SYSTEMATISCHE THEOLOGIE

Werner, Martin: Glaube und Aberglaube. Aufsätze und Vorträge,
gesammelt aus Anlaß seines 70. Geburtstages. Bern/Stuttgart:
Haupt [1957]. 261 S., 1 Taf. gr. 8°. sfr./DM 20.—.

Der Kantonalvorstand des Vereins für freies Christentum
der bernischen Landeskirche hat diese Aufsätze und Vorträge
M. Werners zu dessen 70. Geburtstag (1957) gesammelt und
herausgegeben.

Neun Arbeiten sind bereits verstreut veröffentlicht:
Krieg und Christentum 1936.

Was stellt das Hostienmühlefenster des Berner Münsters dar 1941.
Das „apostolische Glaubensbekenntnis" 1942.
Die soziologischen und ethischen Grundlagen der Armenpflege 1946.
Erasmus und Luther 1946.

Die religiöse Bedeutung des Apostels Paulus 1947.
Psychologisches zum Klostererlebnis Martin Luthers 1948.
Konfuzianismus und Taoismus in Alt-China 1954.
Der Alkoholismus als ethisches Problem 1954.

Dazu kommen sechs noch nicht veröffentlichte Arbeiten:
Aberglaube und Glaube 1948.
Religion und Naturwissenschaft 1953.
Soziale Frage und Religion 19 53.

Christentum und Säkularisation als Problem der abendländischen

Geistesgeschichte 1955.
::::::::::
ÜBUNGSAUFGABEN
1. Schreib bitte aus dem Artikel alles von „Die soziologischen und“ bis hinunter zu „ethisches Problem 1954.“ wortgetreu ab.
2. Welche der im Artikel genannten, bereits veröffentlichten Arbeiten stammen aus den 1940er-Jahren? Führe alle auf.

ERFASSTE DATEN
::::::::::
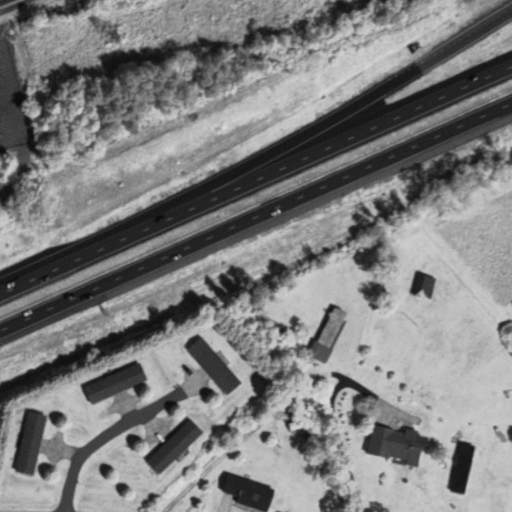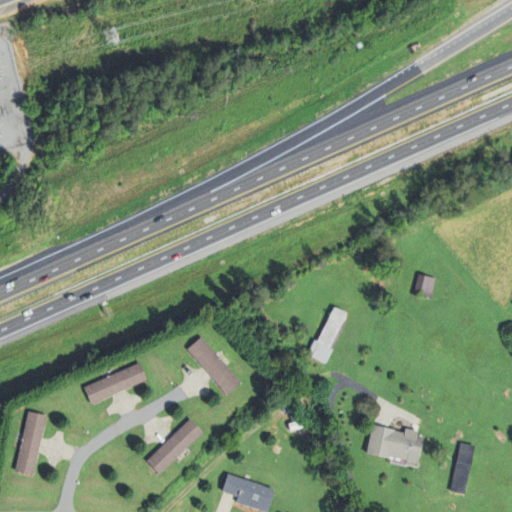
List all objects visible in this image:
road: (510, 12)
power tower: (108, 34)
power substation: (11, 103)
road: (323, 125)
road: (324, 149)
road: (18, 173)
road: (256, 217)
crop: (481, 236)
road: (68, 263)
building: (377, 269)
building: (425, 285)
building: (422, 286)
building: (326, 334)
building: (329, 334)
building: (355, 361)
building: (215, 364)
building: (212, 365)
building: (116, 382)
building: (113, 383)
road: (333, 420)
building: (298, 424)
road: (114, 429)
building: (31, 442)
building: (28, 443)
building: (393, 443)
building: (396, 443)
building: (175, 445)
building: (173, 446)
building: (464, 468)
building: (251, 491)
building: (246, 492)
::::::::::
AUSGEARBEITETE LÖSUNGEN
1.
Die soziologischen und ethischen Grundlagen der Armenpflege 1946.
Erasmus und Luther 1946.

Die religiöse Bedeutung des Apostels Paulus 1947.
Psychologisches zum Klostererlebnis Martin Luthers 1948.
Konfuzianismus und Taoismus in Alt-China 1954.
Der Alkoholismus als ethisches Problem 1954.

2.
- Was stellt das Hostienmühlefenster des Berner Münsters dar (1941)
- Das „apostolische Glaubensbekenntnis" (1942)
- Die soziologischen und ethischen Grundlagen der Armenpflege (1946)
- Erasmus und Luther (1946)
- Die religiöse Bedeutung des Apostels Paulus (1947)
- Psychologisches zum Klostererlebnis Martin Luthers (1948)